Since the criminal had been caught, one can imagine that now the doctor could overcome his anger and afford to treat him only as a patient. The problem here is the paradox of cure and healing; the doctor may have been cured because the criminal was caught, but not healed. The doctor’s wife asks:

“You’re not thinking about doing something, about some kind of revenge, are you? I want you to tell me.”

“Of course not.”

The distinction between cure and healing is best summarized in this excellent passage by a real life good doctor, Abraham Verghese (“The Healing Paradox” The New York Times, 12-8-02): “If you were robbed one day, and if by the next day the robber was caught and all your goods returned to you, you would only feel partially restored; you would be cured but not healed, your sense of psychic violation would remain. Similarly, with illness, a cure is good, but we want the healing as well, we want the magic that good physicians provide with their personality, their empathy and their reassurance. Perhaps these were qualities that existed in the pre-penicillin days when there was little else to do.

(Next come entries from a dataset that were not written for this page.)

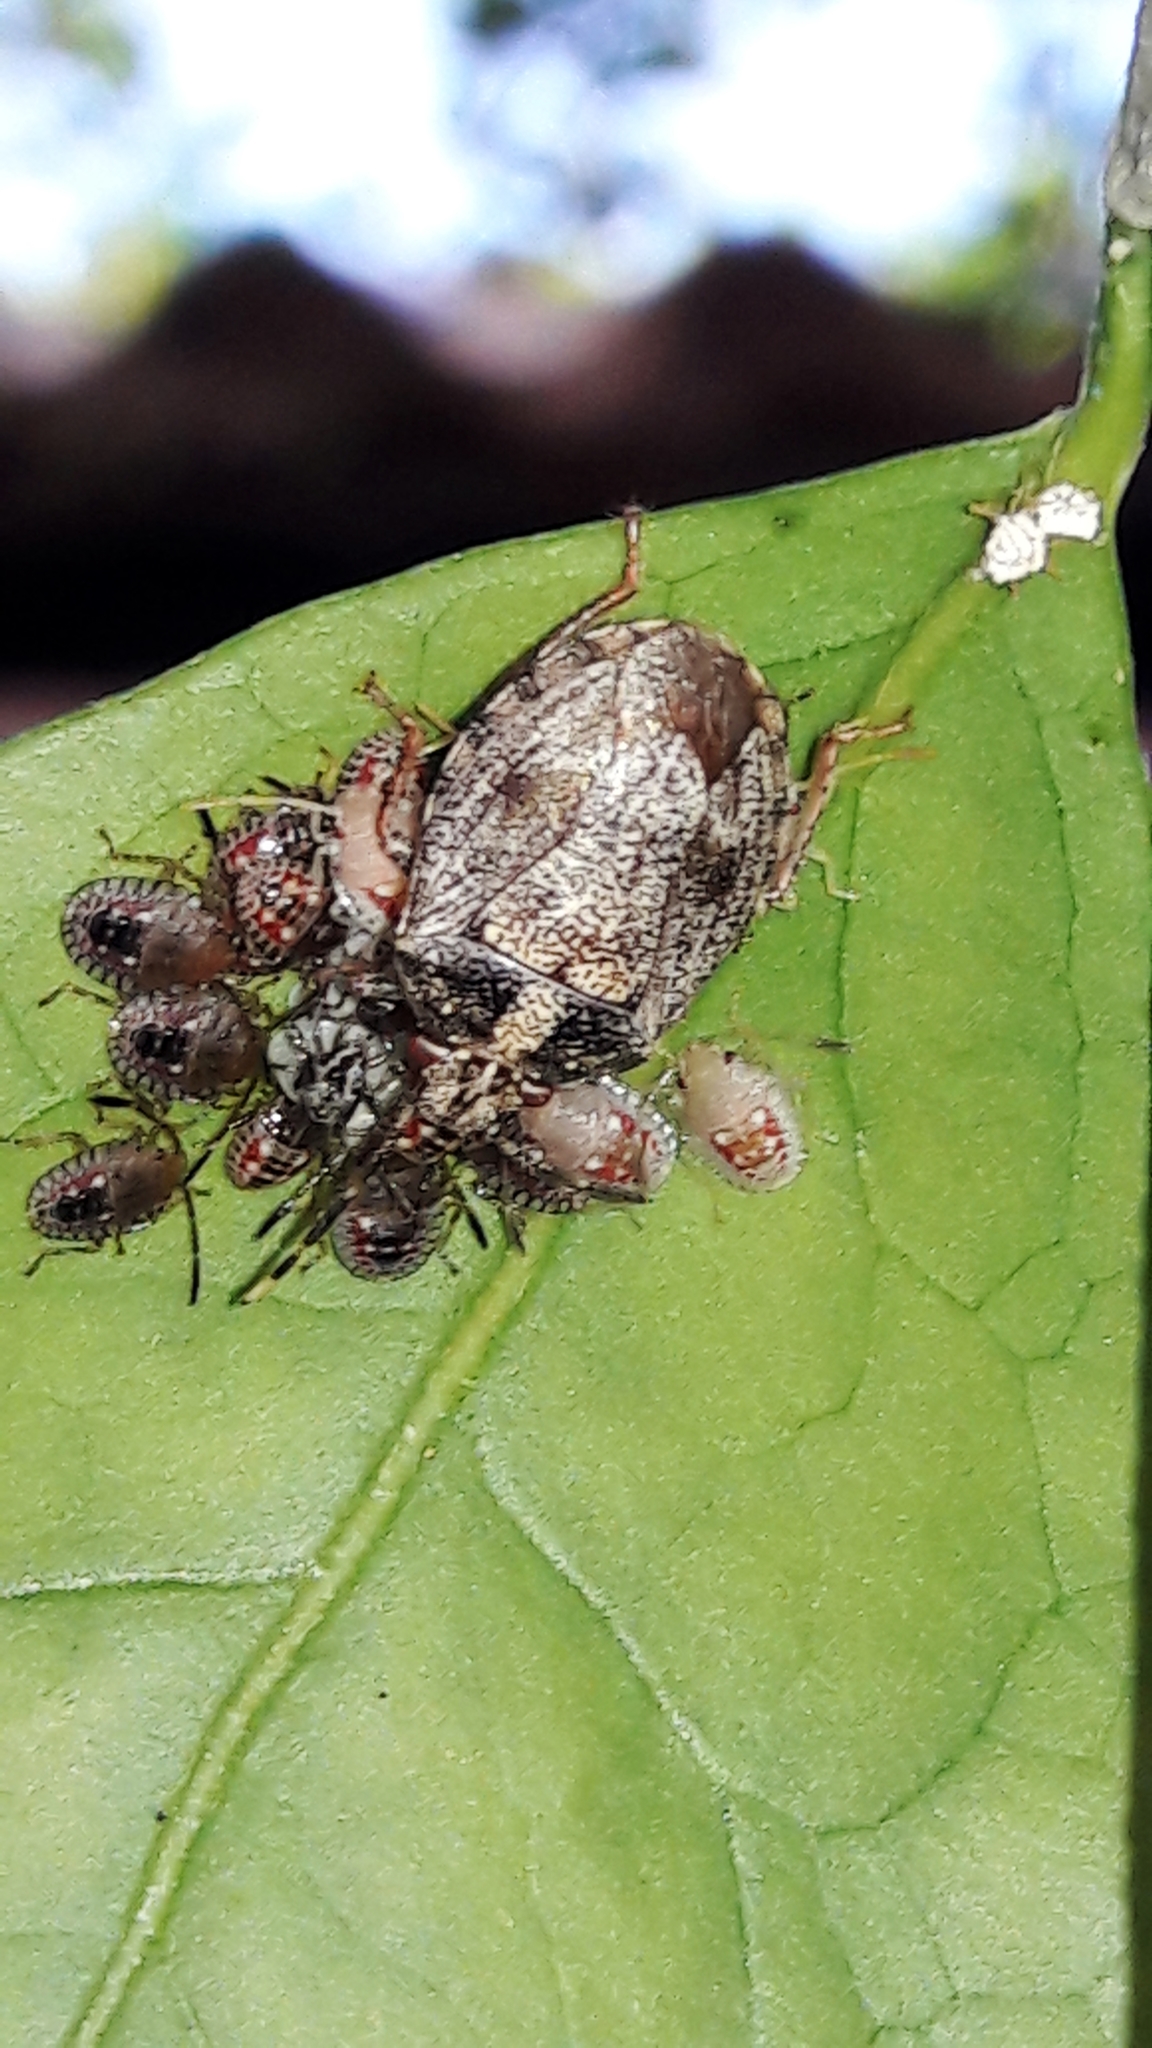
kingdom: Animalia
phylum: Arthropoda
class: Insecta
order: Hemiptera
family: Pentatomidae
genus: Antiteuchus
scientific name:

But in these days of gene therapy, increasing specialization, managed care and major time constraints, there is a tendency to focus on the illness, the cure, the magic of saving a life. Science needs to be more cognizant of the other magic, the healing if you will, even if we reach for the proven cures. We need to develop and refine that magic of the physician-patient relationship that complements the precise pharmacologic interventions we may prescribe; we need to ensure the wholeness of our encounter with patients; we need to not lose sight of the word “caring” in our care of the patient. And doggedly, in this fashion, one patient at a time, we can restore faith in the fantastic advance of Science we are privileged to witness”.